▶ WHAT IS EXPECTED: Output the data below exactly as it is, dropping the pictures from your copy.

Items listed in a dataset:
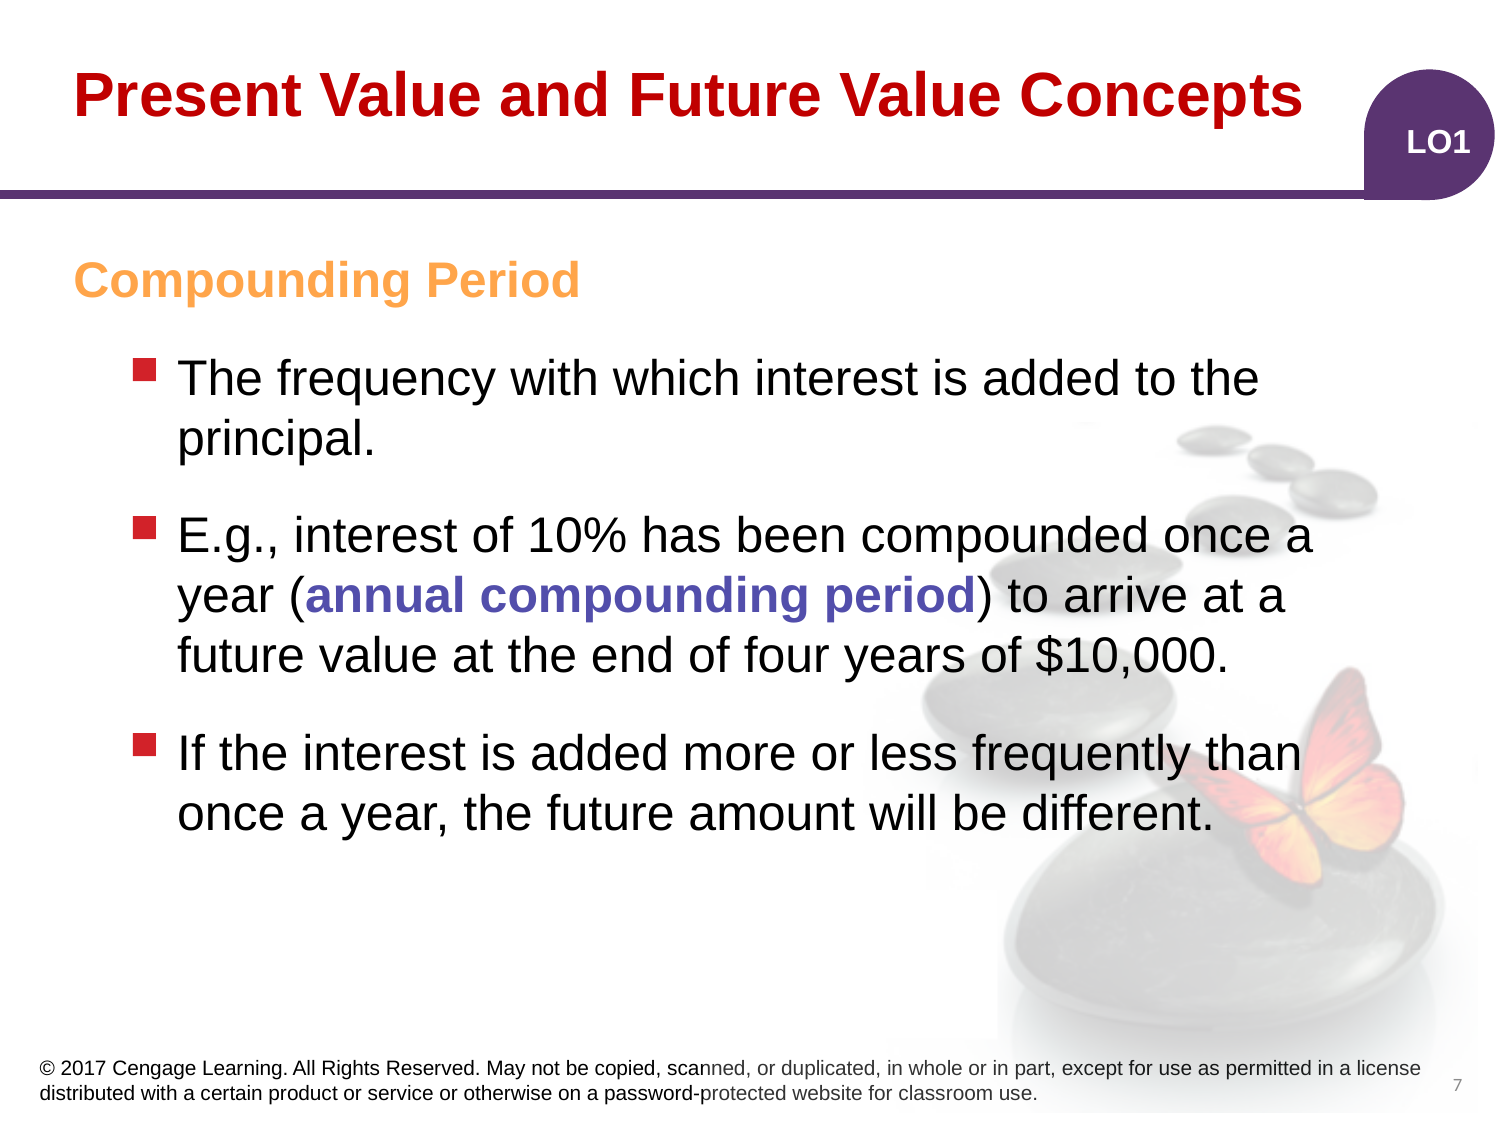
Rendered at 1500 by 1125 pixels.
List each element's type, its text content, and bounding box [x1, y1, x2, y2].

picture [723, 1064, 733, 1075]
picture [864, 1060, 873, 1075]
picture [748, 1089, 757, 1100]
slide_number 7 [1139, 1042, 1478, 1103]
picture [819, 1085, 829, 1100]
list Compounding Period The frequency with which interest is added to the principal. E.g., interest of 10% has been compounded once a year (annual compounding period) to arrive at a future value at the end of four years of $10,000. If the interest is added more or less frequently than once a year, the future amount will be different. [58, 240, 1439, 1014]
picture [1084, 1064, 1093, 1075]
title Present Value and Future Value Concepts [58, 40, 1365, 152]
picture [764, 1089, 774, 1100]
picture [704, 1064, 709, 1075]
picture [892, 1064, 901, 1075]
picture [712, 1089, 718, 1100]
picture [792, 1089, 807, 1100]
picture [914, 1089, 934, 1100]
picture [1095, 1064, 1105, 1075]
picture [1011, 1089, 1020, 1100]
picture [924, 1060, 933, 1075]
picture [704, 1089, 711, 1100]
picture [946, 1089, 952, 1100]
picture [936, 1089, 945, 1100]
picture [899, 1089, 908, 1100]
picture [769, 1064, 775, 1075]
picture [875, 1089, 885, 1100]
picture [730, 1087, 736, 1100]
picture [736, 1089, 746, 1100]
picture [1062, 1064, 1072, 1075]
picture [805, 1064, 815, 1079]
picture [734, 1060, 743, 1075]
picture [1074, 1064, 1083, 1075]
picture [980, 1064, 986, 1075]
picture [719, 1089, 729, 1100]
picture [793, 1064, 802, 1075]
picture [965, 1089, 975, 1100]
picture [831, 1089, 840, 1100]
picture [936, 1064, 946, 1075]
picture [782, 1060, 791, 1075]
picture [825, 1064, 834, 1075]
picture [808, 1089, 818, 1100]
picture [1106, 1064, 1116, 1079]
picture [908, 1064, 923, 1075]
text_box LO1 [1391, 112, 1486, 168]
picture [976, 1089, 991, 1100]
picture [853, 1064, 863, 1075]
picture [776, 1085, 785, 1100]
picture [952, 1064, 962, 1075]
picture [836, 1064, 847, 1075]
picture [1026, 1064, 1037, 1075]
picture [1038, 1062, 1050, 1075]
picture [868, 1085, 874, 1100]
picture [1135, 1064, 1139, 1075]
picture [969, 1064, 979, 1075]
picture [998, 1064, 1007, 1075]
picture [846, 1062, 852, 1075]
picture [852, 1089, 862, 1100]
picture [1128, 1060, 1134, 1075]
picture [757, 1087, 763, 1100]
picture [758, 1064, 768, 1075]
picture [999, 1089, 1008, 1100]
picture [1021, 1089, 1031, 1100]
picture [845, 1087, 851, 1100]
picture [1015, 1064, 1025, 1079]
picture [886, 1089, 892, 1100]
picture [712, 1064, 721, 1075]
picture [1117, 1062, 1123, 1075]
picture [953, 1089, 963, 1100]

▶ YOUR RESPONSE:
Rendered at 1500 by 1125 pixels.
List each element's type, its text content, and bounding box [x1, y1, x2, y2].

picture [723, 1064, 733, 1075]
picture [864, 1060, 873, 1075]
picture [748, 1089, 757, 1100]
slide_number 7 [1139, 1042, 1478, 1103]
picture [819, 1085, 829, 1100]
list Compounding Period The frequency with which interest is added to the principal. E.g., interest of 10% has been compounded once a year (annual compounding period) to arrive at a future value at the end of four years of $10,000. If the interest is added more or less frequently than once a year, the future amount will be different. [58, 240, 1439, 1014]
picture [1084, 1064, 1093, 1075]
title Present Value and Future Value Concepts [58, 40, 1365, 152]
picture [764, 1089, 774, 1100]
picture [704, 1064, 709, 1075]
picture [892, 1064, 901, 1075]
picture [712, 1089, 718, 1100]
picture [792, 1089, 807, 1100]
picture [914, 1089, 934, 1100]
picture [1095, 1064, 1105, 1075]
picture [1011, 1089, 1020, 1100]
picture [924, 1060, 933, 1075]
picture [704, 1089, 711, 1100]
picture [946, 1089, 952, 1100]
picture [936, 1089, 945, 1100]
picture [899, 1089, 908, 1100]
picture [769, 1064, 775, 1075]
picture [875, 1089, 885, 1100]
picture [730, 1087, 736, 1100]
picture [736, 1089, 746, 1100]
picture [1062, 1064, 1072, 1075]
picture [805, 1064, 815, 1079]
picture [734, 1060, 743, 1075]
picture [1074, 1064, 1083, 1075]
picture [980, 1064, 986, 1075]
picture [719, 1089, 729, 1100]
picture [793, 1064, 802, 1075]
picture [965, 1089, 975, 1100]
picture [831, 1089, 840, 1100]
picture [936, 1064, 946, 1075]
picture [782, 1060, 791, 1075]
picture [825, 1064, 834, 1075]
picture [808, 1089, 818, 1100]
picture [1106, 1064, 1116, 1079]
picture [908, 1064, 923, 1075]
text_box LO1 [1391, 112, 1486, 168]
picture [976, 1089, 991, 1100]
picture [853, 1064, 863, 1075]
picture [776, 1085, 785, 1100]
picture [952, 1064, 962, 1075]
picture [836, 1064, 847, 1075]
picture [1026, 1064, 1037, 1075]
picture [1038, 1062, 1050, 1075]
picture [868, 1085, 874, 1100]
picture [1135, 1064, 1139, 1075]
picture [969, 1064, 979, 1075]
picture [998, 1064, 1007, 1075]
picture [846, 1062, 852, 1075]
picture [852, 1089, 862, 1100]
picture [1128, 1060, 1134, 1075]
picture [757, 1087, 763, 1100]
picture [758, 1064, 768, 1075]
picture [999, 1089, 1008, 1100]
picture [1021, 1089, 1031, 1100]
picture [845, 1087, 851, 1100]
picture [1015, 1064, 1025, 1079]
picture [886, 1089, 892, 1100]
picture [712, 1064, 721, 1075]
picture [1117, 1062, 1123, 1075]
picture [953, 1089, 963, 1100]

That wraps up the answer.